Deb Nicholson
Deb Nicholson is a free software policy expert and a passionate community advocate. She is the Director of Community Operations at Software Freedom Conservancy where she supports the work of its member organizations and facilitates collaboration with the wider free software community. Formerly, she has served as the Community Outreach Director for the Open Invention Network, a shared defensive patent pool on a mission to protect free and open source software and the Membership Coordinator for the Free Software Foundation. She’s won the O’Reilly Open Source Award for her work with GNU MediaGoblin, a federated media-hosting service and OpenHatch, free software's welcoming committee. She is also a founding organizer of the Seattle GNU/Linux Conference, an annual event dedicated to surfacing new voices and welcoming new people to the free software community. She lives with her husband and her lucky black cat in Cambridge, Massachusetts.
Accepted Talks:
Free Software/Utopia
Free software will not win by “merely” replacing proprietary software. We need to lead with a vision of how the world could be. A voluntary community, one where people participate by choice, does not have to replicate the power structures, gate-keeping or casual cruelty of the systems it seeks to replace. We could make free software the most empowering place to build software. Free software tools could enable new ways of crafting user experiences that proprietary software providers seem unwilling to offer. Free software could tranform the relationship between users and developers, so that users feel like partners instead of sales metrics. Free software communities should be seeking to outdo proprietary software’s methods and social norms in every possible way. This talk will focus on:
- The people we’re building free software for
- The people we’re building free software with
- The people who aren’t here yet
We’ve made a great start by empowering many technical and semi-technical users, but we can’t stop there. (What kind of utopia only has coders in it?) Let’s build a kinder and more practical free software movement to empower all kinds of people!
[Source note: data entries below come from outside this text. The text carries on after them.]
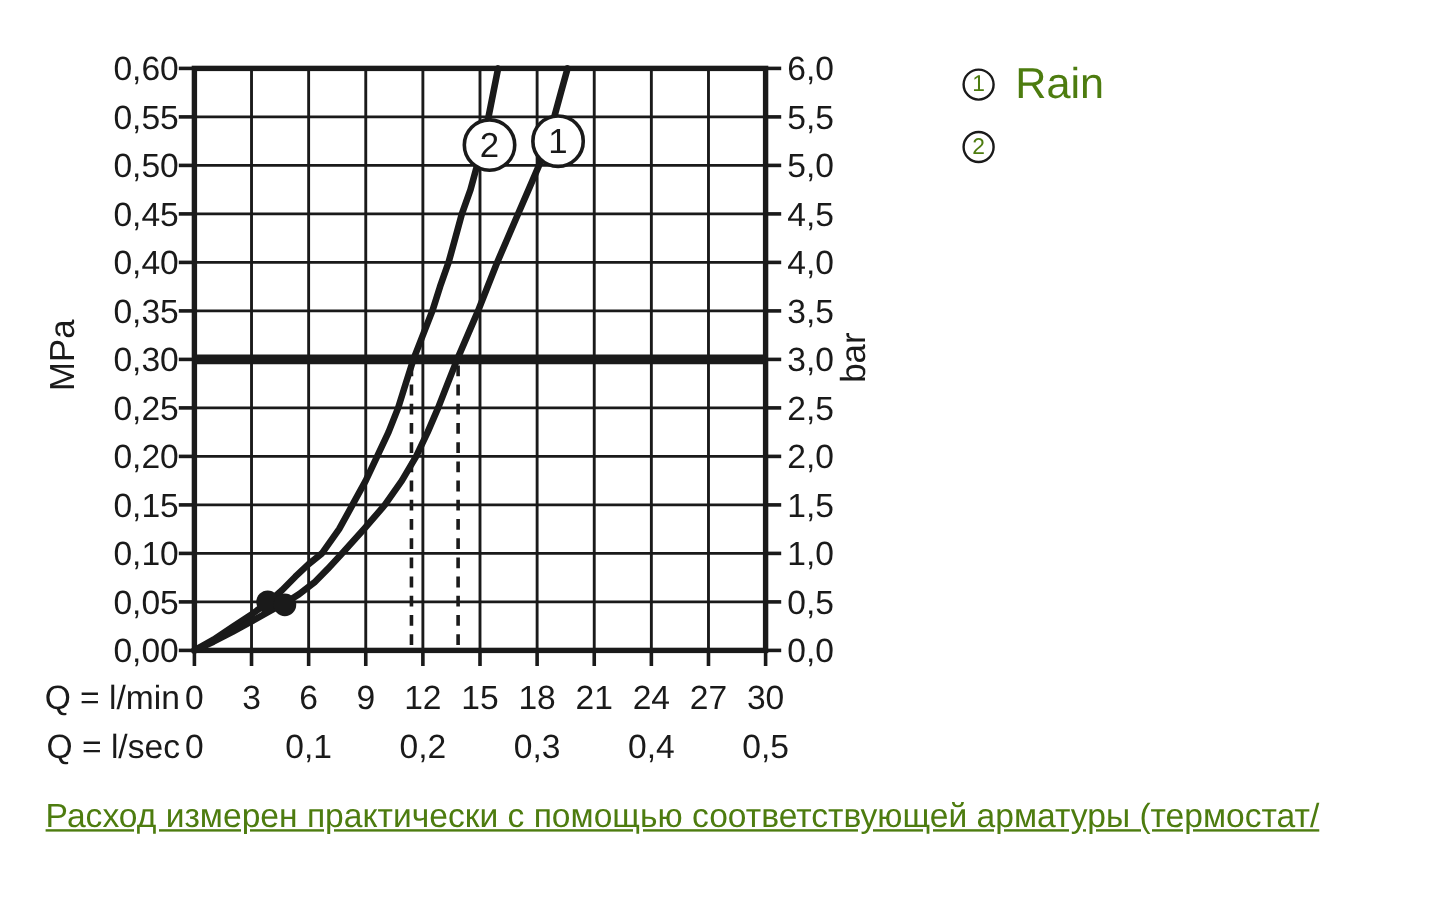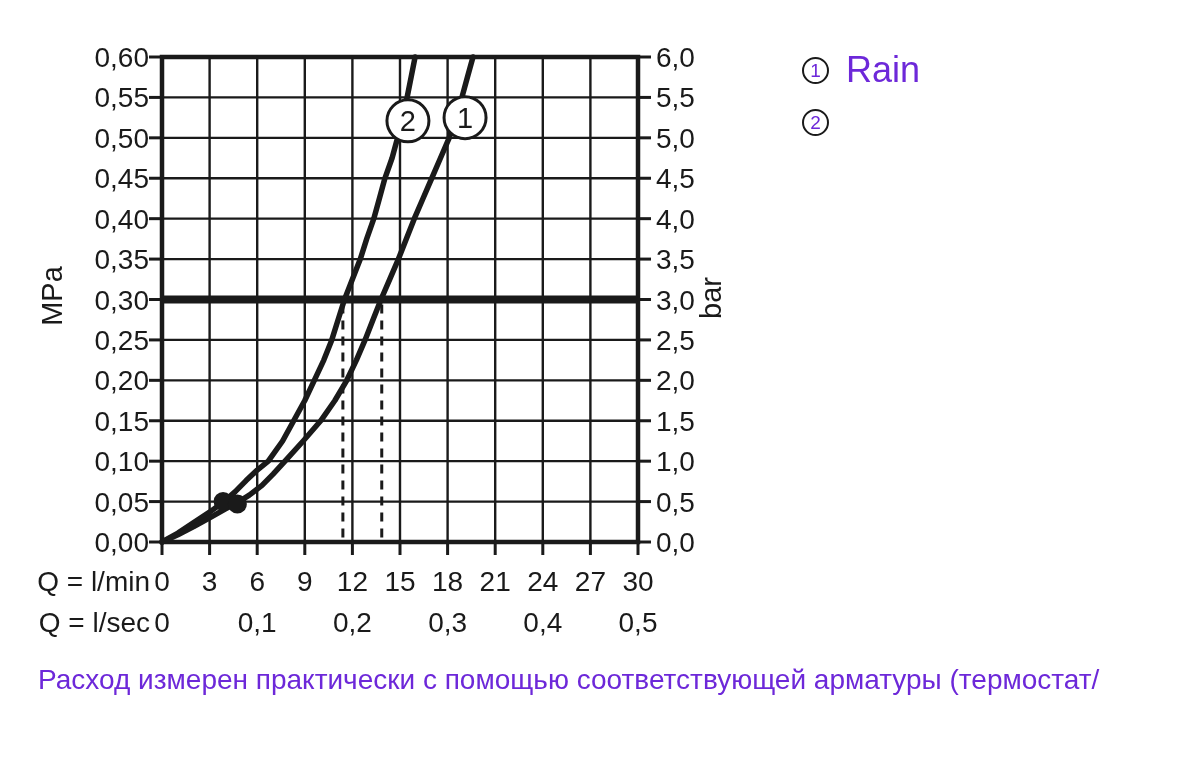--- a/index.html
+++ b/index.html
@@ -1,29 +1,29 @@
 <!DOCTYPE html>
 <html><head>
 <meta charset="utf-8">
 <style>
   html,body{margin:0;padding:0;background:#ffffff;}
   .page{
     position:relative;width:1200px;height:765px;background:#ffffff;
-    font-family:"Liberation Sans",sans-serif;color:#6d28d9;overflow:hidden;
+    font-family:"Liberation Sans",sans-serif;color:#4d7c0f;overflow:hidden;
   }
   #chart-svg{position:absolute;left:0;top:0;}
   #chart-svg text{font-family:"Liberation Sans",sans-serif;fill:#1a1a1a;}
   .legend{position:absolute;left:802px;top:52px;display:flex;flex-direction:column;gap:21px;}
   .legend-row{display:flex;align-items:center;gap:17px;}
   .legend-circle{
     box-sizing:border-box;width:27px;height:27px;border:2px solid #1a1a1a;border-radius:50%;
     display:flex;align-items:center;justify-content:center;font-size:19px;line-height:1;
   }
   .legend-label{font-size:36px;line-height:1;}
-  .caption{position:absolute;left:38px;top:661px;font-size:28px;line-height:38px;}
+  .caption{position:absolute;left:38px;top:661px;font-size:28px;line-height:38px;text-decoration:underline;}
 </style>
 </head>
 <body>
 
 <div class="page">
 
   <svg id="chart-svg" width="760" height="655" viewBox="0 0 760 655">
       <line x1="162" y1="57" x2="638" y2="57" stroke="#1a1a1a" stroke-width="2.4"></line>
       <line x1="149" y1="57" x2="162" y2="57" stroke="#1a1a1a" stroke-width="3"></line>
       <line x1="638" y1="57" x2="651" y2="57" stroke="#1a1a1a" stroke-width="3"></line>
FOSS Governance: The good, the bad and the ugly
There are lots of ideas out there about how to run a free and open source software project… but not all strategies were created equal. Sometimes governance “just happens” but more often than not, projects end up with some things that work and some that don’t. Transparency, clear expectations and compassion go a long way towards helping you find people who support your vision but can still bring new ideas to the table when it comes time to talk implementation. Your project’s governance should reflect your values and empower individuals to succeed within its structure. Specific topics that will be covered:
- How to bring in people who share your vision
- Why transparency matters
- Sharing expectations early and often
- Which legal decisions to sort out early
Maintaining and scaling your project is easier when you’ve laid a good foundation. The wider community is mature enough that we can learn from what’s already been done and set up new projects for success. This talk will cover some of the big red flags you’ll want to avoid as well as some of the structural details that will help avoid issues later on.